* Testo del documento:
##############################
Tocca ai giudici della suprema corte l'ultima parola sull'omicidio di Melania Rea. Dal movente fino al mistero del telefonino che si riaccende, tutti i punti oscuri

E se Salvatore Parolisi fosse innocente? La domanda è legittima nonostante una condanna all’ergastolo in primo grado ridotta a 30 anni in appello per l’omicidio della moglie Melania Rea. Tocca alla Cassazione, ancora poche ore e sapremo se la partita è finita per sempre o va rigiocata dal principio. L’avvocato Nicodemo Gentile, difensore del caporalmaggiore dell’esercito, chiede che il processo venga riportato sui binari delle regole e definisce il suo assistito un maltrattato dalla giustizia.
##############################
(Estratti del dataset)
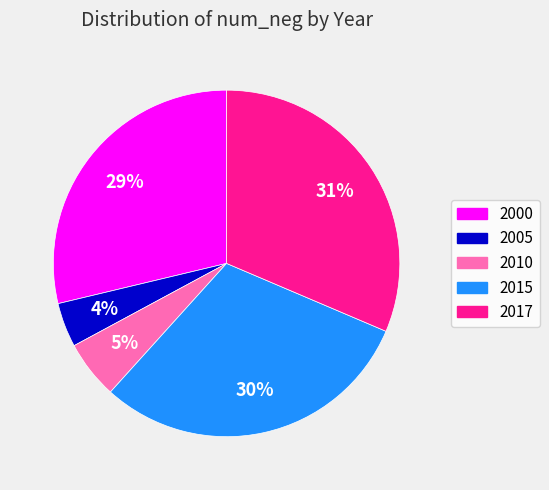

Does any single category account for the majority?

No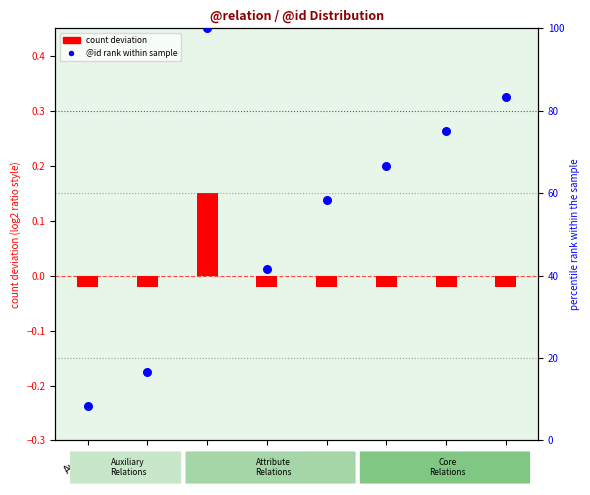

Which series reaches the minimum Y coordinate?

count deviation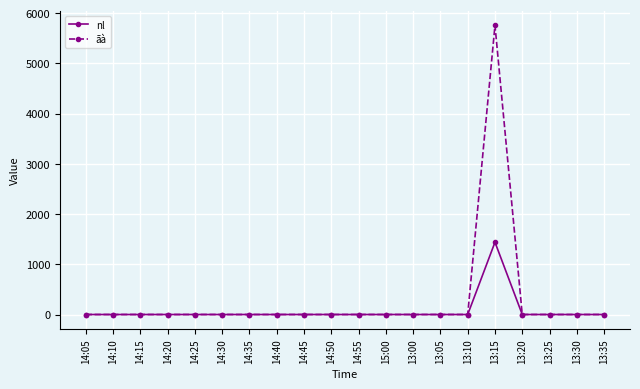

What is the average value of the nl series?

72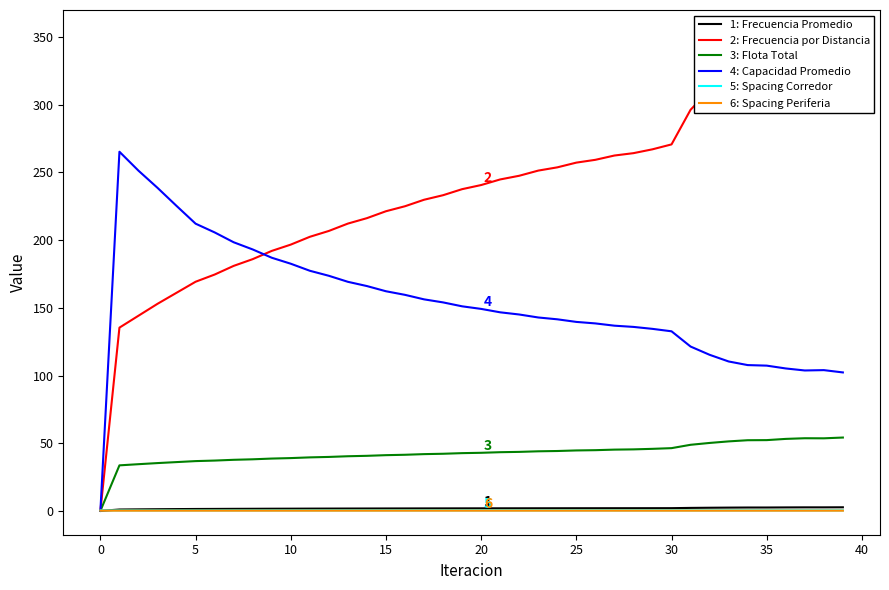

True or false: Capacidad Promedio and Frecuencia Promedio intersect in this chart.

False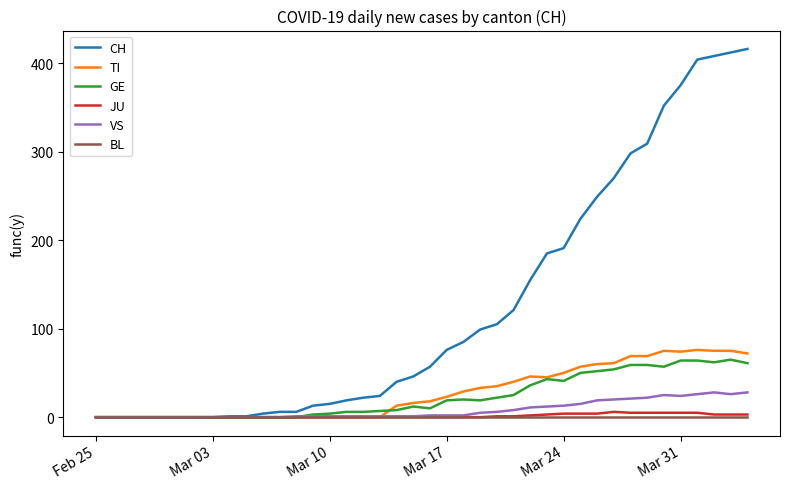

Which series has the largest total across all categories?

CH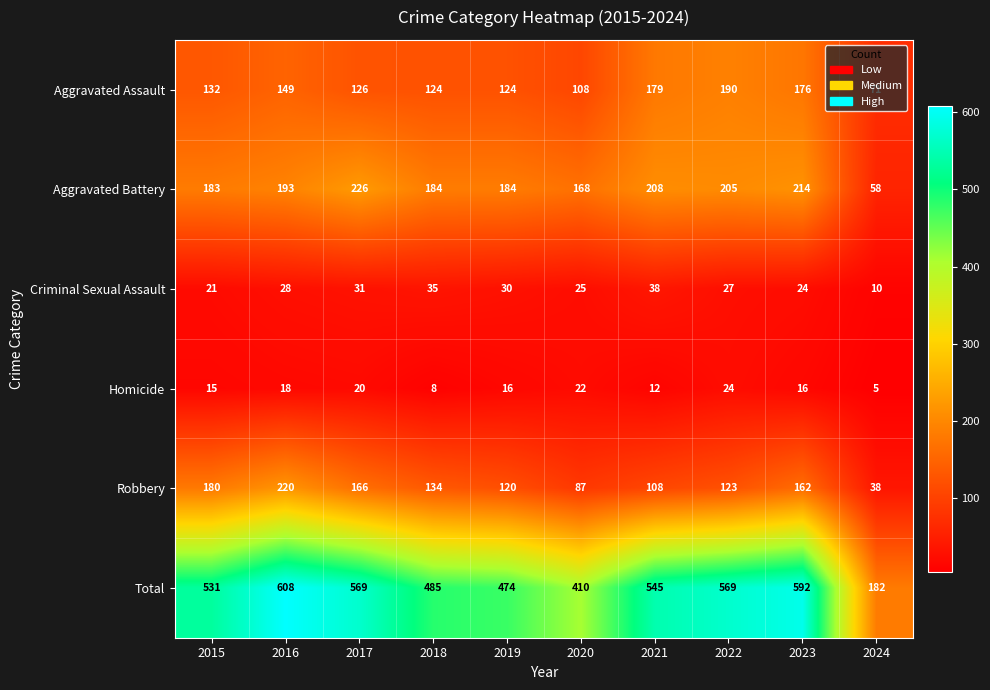

The Robbery series shows 134 at 2018. True or false?

True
##############################
* Cosa serve:
Spiega perché, secondo il testo sul caso Melania Rea, entro poche ore si saprà se la partita giudiziaria è chiusa per sempre o va rigiocata dal principio.

* Risultato dell'esercizio:
L'ultima parola sull'omicidio di Melania Rea spetta ai giudici della suprema corte, cioè alla Cassazione. Deve pronunciarsi dopo la condanna di Salvatore Parolisi all'ergastolo in primo grado, ridotta a 30 anni in appello. La sua decisione stabilirà se il processo si chiude definitivamente o riparte da capo.